Regardless of whether the ACL in Cowboys linebacker Sean Lee’s knee snapped before or after he was blocked during a non-contact offseason NFL practice session by rookie first-rounder Zack Martin, the moment proved once again that non-contact offseason NFL practice sessions routinely entail contact.
While the block may have gone unnoticed if Lee hadn’t been injured, the outcome necessarily puts the incident on the radar screen of the NFL and the NFLPA union.
The league hasn’t said that the Cowboys specifically will be investigated. Instead, the NFL’s position is that every team can and will be investigated, at any time.
“Our office routinely checks off-season workout programs to ensure compliance with the rules by all clubs,” NFL spokesman Greg Aiello said in a statement initially provided to the Associated Press and forwarded to PFT.
The NFLPA has not yet addressed the situation. Per a source familiar with the union’s standard procedures, they take action in response to complaints from players and/or inquiries from the media. If the NFLPA has concerns, the issue will be raised with the league. Obviously egregious infractions are simple; the situation is addressed and discipline if any is imposed. A resolution becomes more challenging where a dispute emerges between the league and the union regarding whether and to what extent the rules were violated.
While contact of some sort remains inevitable in offseason workouts, a specific instance that appears to exceed the bright-line “no live contact” rules of the labor deal invites either an inquiry from the league or a complaint to the league from the NFLPA.

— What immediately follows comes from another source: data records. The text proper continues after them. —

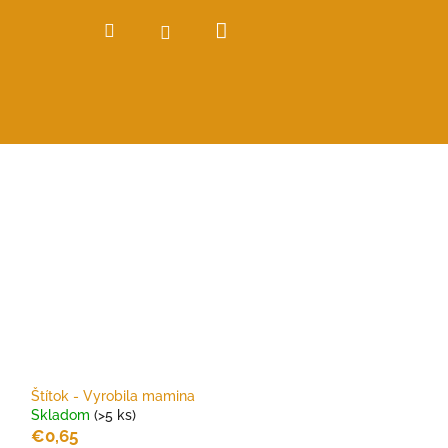
Nákupný
Hľadať
Prihlásenie
košík
Štítok - Vyrobila mamina
Skladom
(>5 ks)
€0,65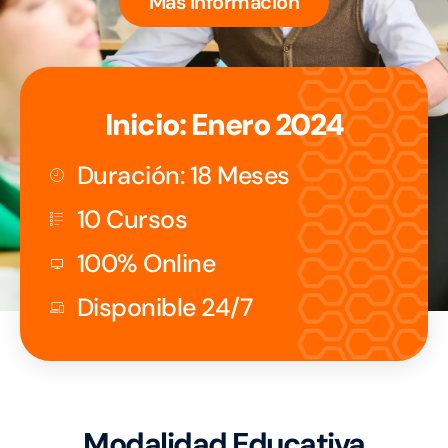
Más Información
Inicio: Enero 2024
Duración: 18 Meses
10 Cursos
100% Online
Disponible 24/7
Modalidad Educativa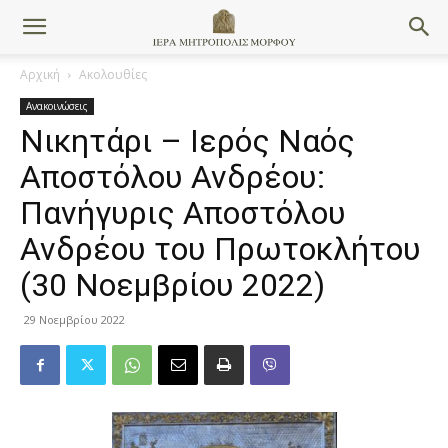
Αρχική
Ακολουθίες
Ανακοινώσεις
Νικητάρι – Ιερός Ναός
Αποστόλου Ανδρέου:
Πανήγυρις Αποστόλου
Ανδρέου του Πρωτοκλήτου
(30 Νοεμβρίου 2022)
29 Νοεμβρίου 2022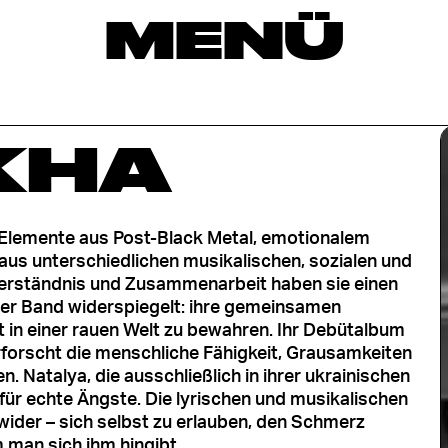
MENÜ
KHA
 Elemente aus Post-Black Metal, emotionalem
us unterschiedlichen musikalischen, sozialen und
Verständnis und Zusammenarbeit haben sie einen
 der Band widerspiegelt: ihre gemeinsamen
 in einer rauen Welt zu bewahren. Ihr Debütalbum
rforscht die menschliche Fähigkeit, Grausamkeiten
. Natalya, die ausschließlich in ihrer ukrainischen
 für echte Ängste. Die lyrischen und musikalischen
wider – sich selbst zu erlauben, den Schmerz
 man sich ihm hingibt.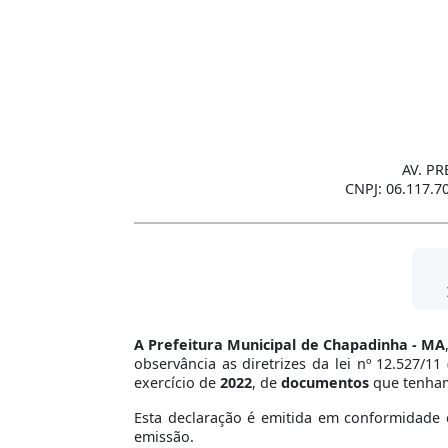
AV. PR
CNPJ: 06.117.7
A Prefeitura Municipal de Chapadinha - MA
observância as diretrizes da lei nº 12.527/1
exercício de
2022
, de
documentos
que tenha
Esta declaração é emitida em conformidade c
emissão.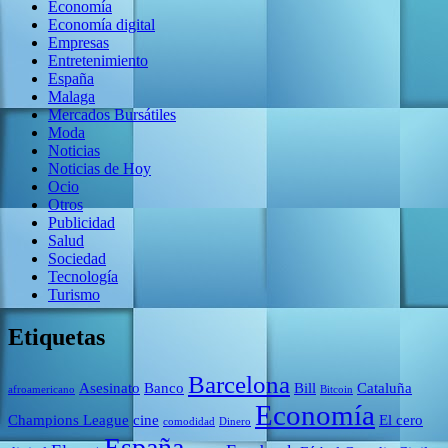
Economía
Economía digital
Empresas
Entretenimiento
España
Malaga
Mercados Bursátiles
Moda
Noticias
Noticias de Hoy
Ocio
Otros
Publicidad
Salud
Sociedad
Tecnología
Turismo
Etiquetas
Barcelona
Asesinato
Banco
Bill
Cataluña
afroamericano
Bitcoin
Economía
Champions League
cine
El cero
comodidad
Dinero
España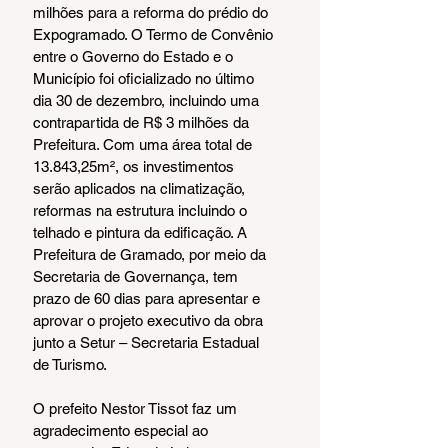
milhões para a reforma do prédio do 
Expogramado. O Termo de Convênio 
entre o Governo do Estado e o 
Município foi oficializado no último 
dia 30 de dezembro, incluindo uma 
contrapartida de R$ 3 milhões da 
Prefeitura. Com uma área total de 
13.843,25m², os investimentos 
serão aplicados na climatização, 
reformas na estrutura incluindo o 
telhado e pintura da edificação. A 
Prefeitura de Gramado, por meio da 
Secretaria de Governança, tem 
prazo de 60 dias para apresentar e 
aprovar o projeto executivo da obra 
junto a Setur – Secretaria Estadual 
de Turismo.
O prefeito Nestor Tissot faz um 
agradecimento especial ao 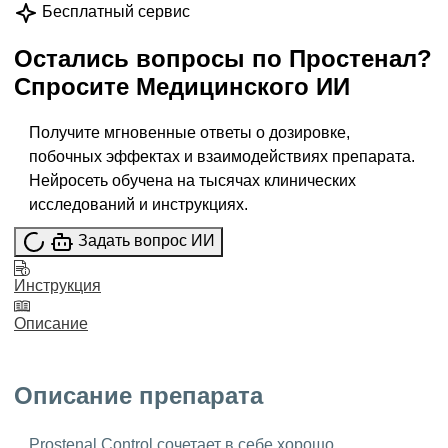
Бесплатный сервис
Остались вопросы по
Простенал
?
Спросите
Медицинского ИИ
Получите мгновенные ответы о дозировке,
побочных эффектах и взаимодействиях препарата.
Нейросеть обучена на тысячах клинических
исследований и инструкциях.
Задать вопрос ИИ
Инструкция
Описание
Описание препарата
Prostenal Control сочетает в себе хорошо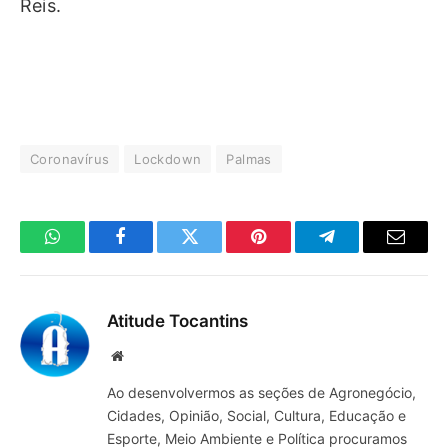
Reis.
Coronavírus
Lockdown
Palmas
WhatsApp
Facebook
Twitter
Pinterest
Telegrama
E-
mail
Atitude Tocantins
Site
Ao desenvolvermos as seções de Agronegócio,
Cidades, Opinião, Social, Cultura, Educação e
Esporte, Meio Ambiente e Política procuramos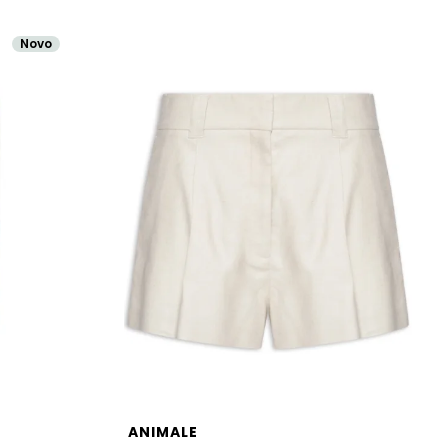
Novo
ANIMALE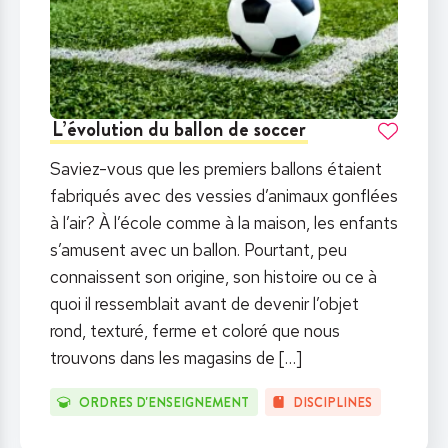
L’évolution du ballon de soccer
Saviez-vous que les premiers ballons étaient
fabriqués avec des vessies d’animaux gonflées
à l’air? À l’école comme à la maison, les enfants
s’amusent avec un ballon. Pourtant, peu
connaissent son origine, son histoire ou ce à
quoi il ressemblait avant de devenir l’objet
rond, texturé, ferme et coloré que nous
trouvons dans les magasins de
[…]
ORDRES D'ENSEIGNEMENT
DISCIPLINES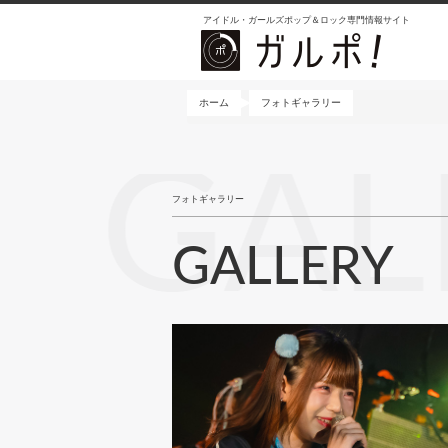
メ
アイドル・ガールズポップ＆ロック専門情報サイト
イ
ン
コ
ン
ホーム
フォトギャラリー
テ
ン
GAL
ツ
に
フォトギャラリー
移
動
GALLERY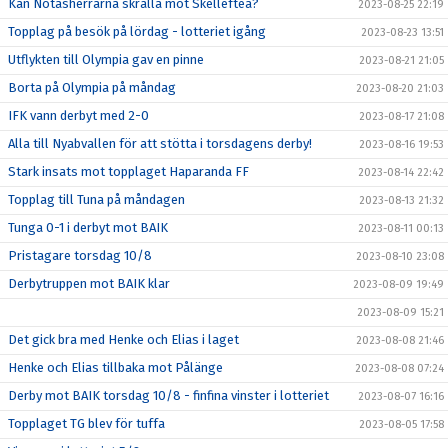
Kan Notasherrarna skrälla mot Skellefteå?
2023-08-25 22:19
Topplag på besök på lördag - lotteriet igång
2023-08-23 13:51
Utflykten till Olympia gav en pinne
2023-08-21 21:05
Borta på Olympia på måndag
2023-08-20 21:03
IFK vann derbyt med 2-0
2023-08-17 21:08
Alla till Nyabvallen för att stötta i torsdagens derby!
2023-08-16 19:53
Stark insats mot topplaget Haparanda FF
2023-08-14 22:42
Topplag till Tuna på måndagen
2023-08-13 21:32
Tunga 0-1 i derbyt mot BAIK
2023-08-11 00:13
Pristagare torsdag 10/8
2023-08-10 23:08
Derbytruppen mot BAIK klar
2023-08-09 19:49
2023-08-09 15:21
Det gick bra med Henke och Elias i laget
2023-08-08 21:46
Henke och Elias tillbaka mot Pålänge
2023-08-08 07:24
Derby mot BAIK torsdag 10/8 - finfina vinster i lotteriet
2023-08-07 16:16
Topplaget TG blev för tuffa
2023-08-05 17:58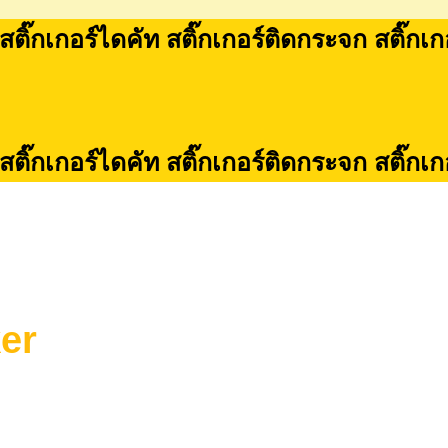
 สติ๊กเกอร์ไดคัท สติ๊กเกอร์ติดกระจก สติ๊กเ
 สติ๊กเกอร์ไดคัท สติ๊กเกอร์ติดกระจก สติ๊กเ
ker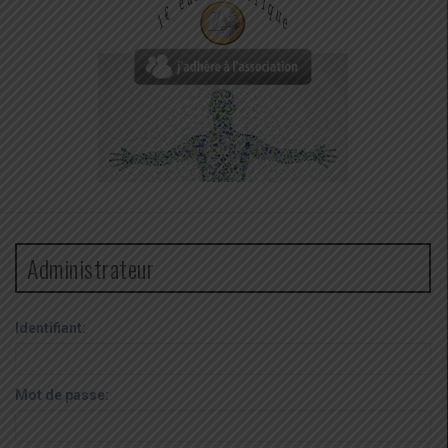
Administrateur
Identifiant:
Mot de passe: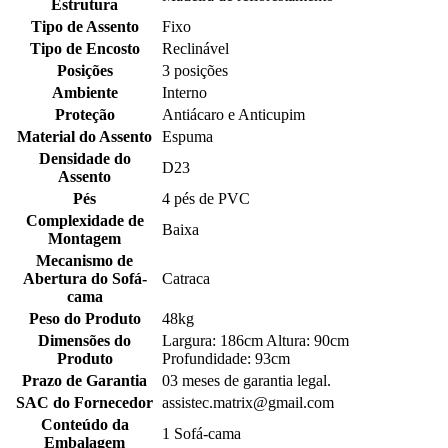
Estrutura
Tipo de Assento
Fixo
Tipo de Encosto
Reclinável
Posições
3 posições
Ambiente
Interno
Proteção
Antiácaro e Anticupim
Material do Assento
Espuma
Densidade do
D23
Assento
Pés
4 pés de PVC
Complexidade de
Baixa
Montagem
Mecanismo de
Abertura do Sofá-
Catraca
cama
Peso do Produto
48kg
Dimensões do
Largura: 186cm Altura: 90cm
Produto
Profundidade: 93cm
Prazo de Garantia
03 meses de garantia legal.
SAC do Fornecedor
assistec.matrix@gmail.com
Conteúdo da
1 Sofá-cama
Embalagem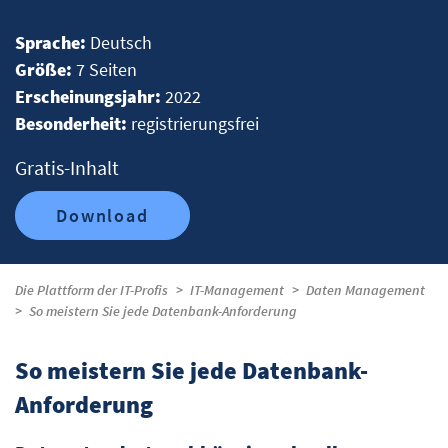
Sprache:
Deutsch
Größe:
7 Seiten
Erscheinungsjahr:
2022
Besonderheit:
registrierungsfrei
Gratis-Inhalt
Download
Die Plattform der IT-Profis
IT-Management
Daten Management
So meistern Sie jede Datenbank-Anforderung
So meistern Sie jede Datenbank-
Anforderung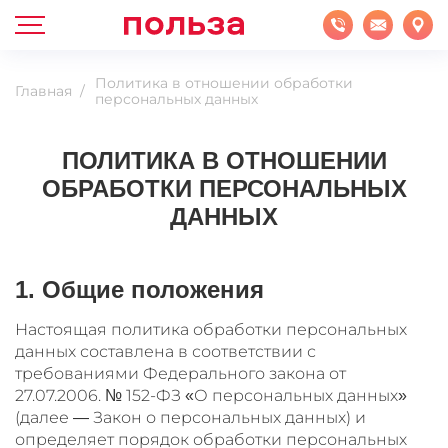
Политика в отношении обработки
Главная
персональных данных
ПОЛИТИКА В ОТНОШЕНИИ
ОБРАБОТКИ ПЕРСОНАЛЬНЫХ
ДАННЫХ
1. Общие положения
Настоящая политика обработки персональных
данных составлена в соответствии с
требованиями Федерального закона от
27.07.2006. № 152-ФЗ «О персональных данных»
(далее — Закон о персональных данных) и
определяет порядок обработки персональных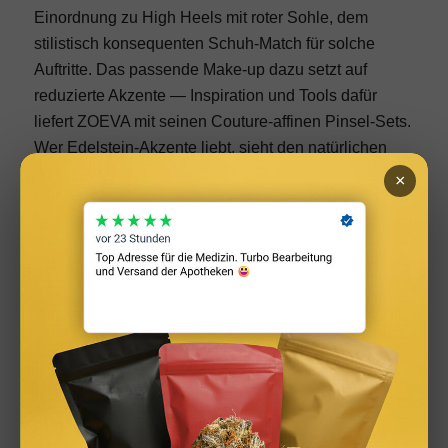
Einordnung zu
High Heels mit roter Sohle
, dem
stilistisch konsequenten Schuh-Match für solche
Auftritte. Das passende Make-up dazu setzt auf
reduzierte Akzente — Inspiration und Tools dafür
liefert
ZOEVA
mit seinen Couture-affinen Pinsel-Sets.
Wer Edelstein-Akzente liebt, sieht den natürlichen
Anschluss zu Themen wie dem
Painit Edelstein
als
×
Inspiration für seltene Couture-Applikationen.
Look 3 — Tailoring trifft Surrealismus
Der dritte Höhepunkt: ein Hosenanzug, der
klassisches Herrenschneidertum mit
überdimensionierten, fast skulpturalen
Schulterelementen kombiniert. Die Schulterpartie
wird durch eine doppelte Rosshaareinlage
stabilisiert, ein Detail, das sonst nur in Savile-Row-
Schneiderei zum Einsatz kommt. Echtes Crin kostet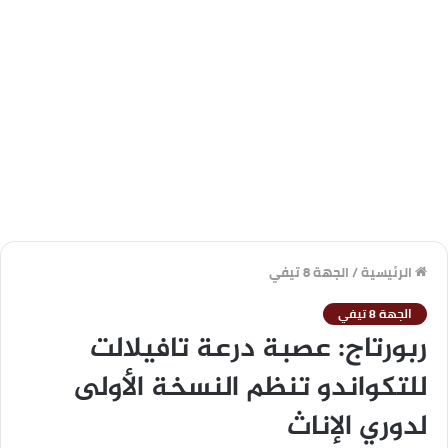
الرئيسية
/
الجهة 8 تيفي
الجهة 8 تيفي
ربورتاج: عصبة درعة تافيلالت
للتكواندو تنظم النسخة الأولى
لدوري الإناث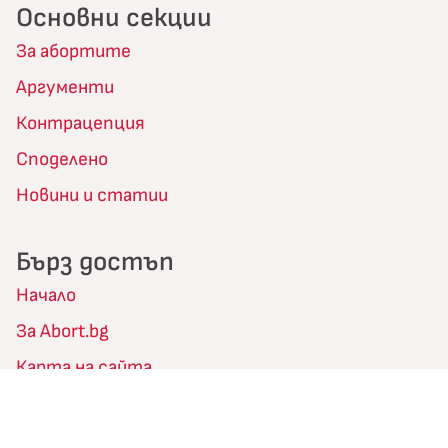
Основни секции
За абортите
Аргументи
Контрацепция
Споделено
Новини и статии
Бърз достъп
Начало
За Abort.bg
Карта на сайта
RSS Новини
Условия за ползване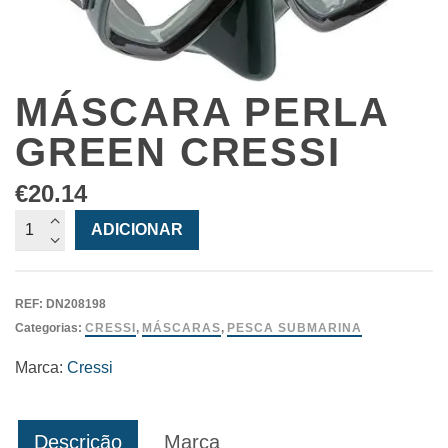
MÁSCARA PERLA
GREEN CRESSI
€
20.14
Quantidade
ADICIONAR
de
Máscara
Perla
REF:
DN208198
Green
Categorias:
CRESSI
,
MÁSCARAS
,
PESCA SUBMARINA
Cressi
Marca:
Cressi
Descrição
Marca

In this case, it won’t be a surprise if the union initiates an inquiry. Merely doing so will put all teams on notice that, even if it’s impossible to keep guys who are trying to win jobs, keep jobs, rise up the depth chart, and/or hold their current rung on the ladder from treating football practice like, you know, football practice, a conscientious effort must be made to keep live contact out of offseason workouts.